What do you call the rhetoric strategy of purposely writing a paragraph that no one can understand?

Solution 1:

An academic or pseudo-intellectual who uses convoluted phrases in order to intimidate the lay person, ostentate his or her position, and possibly, disguise the fact that they have nothing of any importance to say, is commonly called a windbag.

If you are looking for a fancier term for verbosity, I present pressologia

Perissology means using more words than necessary to explain one’s meaning, a pleonasm. Since perissology is three letters longer than pleonasm but means the same, you may argue it’s an example of the related habit of using long words when shorter ones will do.

In A Dictionary of Literary Devices: Gradus, A-Z by Bernard Marie Dupriez, we learn that it is indeed a tactic, a form of strategy for filling an empty page or moments of silence. However, as I understand it, it needn't be incomprehensible.

pressology is one of the principle devices used by the media in their production of filler or padding

A similar rhetorical device is battology, which Richard Nordquist defines as "A rhetorical term for needless and tiresome repetition in speaking or writing". It reminds me of the Italian verb battere and gerund form battendo, which can be translated to hammering, and the English idiom to beat around the bush when someone is deliberately being evasive or unclear.

But the best word I found, and one which didn't have me scrambling for my dictionary, is the pejorative and informal term academese.

Academese is characteristic of academicians who are writing for a highly specialized but limited audience, or who have a limited grasp of how to make their arguments clearly and specifically" (Garner's Modern American Usage, 2009).

A further example of academese is provided here, the words which I have placed in bold are the academese expressions.

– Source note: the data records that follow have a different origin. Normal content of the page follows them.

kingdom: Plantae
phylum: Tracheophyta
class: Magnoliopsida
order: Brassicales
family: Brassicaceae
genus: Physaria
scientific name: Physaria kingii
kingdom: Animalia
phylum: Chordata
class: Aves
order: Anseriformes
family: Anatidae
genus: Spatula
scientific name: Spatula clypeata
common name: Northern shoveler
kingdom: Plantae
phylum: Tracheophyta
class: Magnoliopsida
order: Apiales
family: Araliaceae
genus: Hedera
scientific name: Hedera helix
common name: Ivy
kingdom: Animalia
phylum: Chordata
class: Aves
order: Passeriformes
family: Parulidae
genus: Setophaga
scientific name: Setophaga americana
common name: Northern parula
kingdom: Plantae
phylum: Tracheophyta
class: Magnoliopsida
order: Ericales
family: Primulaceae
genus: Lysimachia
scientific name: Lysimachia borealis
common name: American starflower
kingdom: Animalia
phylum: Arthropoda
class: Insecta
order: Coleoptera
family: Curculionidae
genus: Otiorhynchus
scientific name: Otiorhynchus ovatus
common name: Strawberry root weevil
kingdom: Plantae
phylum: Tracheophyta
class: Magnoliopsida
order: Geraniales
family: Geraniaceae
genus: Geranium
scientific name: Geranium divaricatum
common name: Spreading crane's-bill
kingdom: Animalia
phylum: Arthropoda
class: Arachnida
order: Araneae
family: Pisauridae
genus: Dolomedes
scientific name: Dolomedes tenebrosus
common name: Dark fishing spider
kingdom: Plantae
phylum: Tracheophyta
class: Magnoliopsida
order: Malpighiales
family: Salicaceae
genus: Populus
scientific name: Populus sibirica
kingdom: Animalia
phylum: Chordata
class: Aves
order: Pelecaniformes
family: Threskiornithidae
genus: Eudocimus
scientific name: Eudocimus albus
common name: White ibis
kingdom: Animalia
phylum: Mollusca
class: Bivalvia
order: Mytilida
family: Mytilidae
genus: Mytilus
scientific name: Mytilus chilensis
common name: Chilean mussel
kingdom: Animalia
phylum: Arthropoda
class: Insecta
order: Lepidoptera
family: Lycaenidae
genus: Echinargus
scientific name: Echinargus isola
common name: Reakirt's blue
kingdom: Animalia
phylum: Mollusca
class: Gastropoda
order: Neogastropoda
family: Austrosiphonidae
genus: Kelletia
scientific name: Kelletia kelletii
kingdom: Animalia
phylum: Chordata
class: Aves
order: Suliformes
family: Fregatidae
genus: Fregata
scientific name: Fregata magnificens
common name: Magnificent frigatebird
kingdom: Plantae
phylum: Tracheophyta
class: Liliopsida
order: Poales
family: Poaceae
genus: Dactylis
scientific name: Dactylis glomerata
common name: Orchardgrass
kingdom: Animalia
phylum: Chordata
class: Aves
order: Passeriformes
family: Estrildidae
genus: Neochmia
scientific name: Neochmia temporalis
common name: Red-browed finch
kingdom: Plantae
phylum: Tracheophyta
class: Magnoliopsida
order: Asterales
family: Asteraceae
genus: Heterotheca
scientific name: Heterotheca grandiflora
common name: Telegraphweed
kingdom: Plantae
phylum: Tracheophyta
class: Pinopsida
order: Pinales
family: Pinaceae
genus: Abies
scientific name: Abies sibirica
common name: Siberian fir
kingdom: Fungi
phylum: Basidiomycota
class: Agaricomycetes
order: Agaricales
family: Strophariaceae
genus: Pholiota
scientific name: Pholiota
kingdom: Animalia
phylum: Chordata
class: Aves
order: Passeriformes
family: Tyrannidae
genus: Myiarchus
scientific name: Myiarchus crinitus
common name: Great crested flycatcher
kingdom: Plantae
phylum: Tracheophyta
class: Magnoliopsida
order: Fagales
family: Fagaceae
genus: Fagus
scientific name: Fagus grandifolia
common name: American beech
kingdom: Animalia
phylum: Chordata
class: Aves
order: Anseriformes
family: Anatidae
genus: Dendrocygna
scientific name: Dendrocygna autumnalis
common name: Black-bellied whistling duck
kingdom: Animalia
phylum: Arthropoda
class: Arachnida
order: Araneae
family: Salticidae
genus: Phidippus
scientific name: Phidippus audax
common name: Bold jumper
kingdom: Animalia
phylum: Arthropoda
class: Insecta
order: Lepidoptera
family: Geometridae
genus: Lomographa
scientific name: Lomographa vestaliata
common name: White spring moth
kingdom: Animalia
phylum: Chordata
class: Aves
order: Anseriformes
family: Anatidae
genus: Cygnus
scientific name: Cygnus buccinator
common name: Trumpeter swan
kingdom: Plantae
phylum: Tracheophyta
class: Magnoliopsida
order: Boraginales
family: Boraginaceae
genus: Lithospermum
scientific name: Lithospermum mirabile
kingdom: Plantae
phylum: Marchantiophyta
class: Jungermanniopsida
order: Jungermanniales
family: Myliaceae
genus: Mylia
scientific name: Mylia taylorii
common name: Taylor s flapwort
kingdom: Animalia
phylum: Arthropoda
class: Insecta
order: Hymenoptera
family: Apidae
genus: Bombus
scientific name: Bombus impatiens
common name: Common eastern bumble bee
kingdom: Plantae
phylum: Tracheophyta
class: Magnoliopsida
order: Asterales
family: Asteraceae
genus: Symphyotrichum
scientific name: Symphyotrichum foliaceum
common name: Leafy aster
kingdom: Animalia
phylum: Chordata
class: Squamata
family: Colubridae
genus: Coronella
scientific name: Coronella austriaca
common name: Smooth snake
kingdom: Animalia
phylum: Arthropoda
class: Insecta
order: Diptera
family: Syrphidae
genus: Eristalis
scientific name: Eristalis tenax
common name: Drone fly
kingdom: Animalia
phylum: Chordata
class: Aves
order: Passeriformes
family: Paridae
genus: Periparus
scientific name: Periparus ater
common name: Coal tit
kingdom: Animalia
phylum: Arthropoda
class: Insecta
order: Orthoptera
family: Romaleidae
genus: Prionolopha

Vernacular Equivalents to Academese

"[E]ffective academic writing tends to be bilingual (or 'diglossial'), making its point in Academese and then making it again in the vernacular, a repetition that, interestingly, alters the meaning. Here is an example of such bilingualism from a review of a book on evolutionary biology by a professor of ecology and evolution, Jerry A. Coyne. Coyne is explaining the theory that males are biologically wired to compete for females. Coyne makes his point both in Academese, which I italicize, and in the vernacular, staging a dialogue in the text between the writer's (and the reader's) academic self and his 'lay' self: 'It is this internecine male competitiveness that is assumed to have driven not only the evolution of increased male body size (on average, bigger is better in a physical contest), but also of hormonally mediated male aggression (there is no use being the biggest guy on the block if you are a wallflower).'

source: Gerald Graff, Clueless in Academe: How Schooling Obscures the Life of the Mind. Yale Univ. Press, 2003

Solution 2:

Obfuscation:

To make so confused or opaque as to be difficult to perceive or understand: A great effort was made... to obscure or obfuscate the truth - Robert Conquest.
To render indistinct or dim; darken; the process of darkening or obscuring so as to hinder ready analysis.

Is it a literary device? I can't find it listed as such. Is it a rhetorical device? Absolutely. It is practiced by politicians and academics, and criticized by sharp minds like Mark Twain and George Orwell.

Solution 3:

It might be useful to examine Wikipedia's article on the subject of a book where the quote also appeared:

Fashionable Nonsense

The Wikipedia article in itself is delightful. It cites one philosopher, Bruce Fink, who was incensed by the book and claimed that the authors are 'demanding that "serious writing" do nothing other than "convey clear meanings".' Which made me roll around the floor, laughing, concerning the very idea of serious writing conveying obfuscation as its product!

You can't make this stuff up. Or rather, you can, and the very pretentious pseudo-intellectuals among us will get all huffy about the idea of conveying clear meanings.

Solution 4:

I would suggest academic obscurantism, a phrase in current use that perfectly describes this phenomenon, especially since the rise of postmodernism. Obscurantism was originally coined in 18th century Germany to criticize opponents of the Enlightenment, but its meaning has expanded to include

a style (as in literature or art) characterized by deliberate vagueness or abstruseness

an act or instance of obscurantism

Thus Ardath Mayhar admonishes his fellow writers in Through the Stone Wall: Lessons After Thirty Years of Writing:

Writing is for people, not for those who practice artistic one-upmanship or academic obscurantism. Any mode undecipherable to anyone except a professor of creative writing or another avant-garde writer is going to die soon and completely.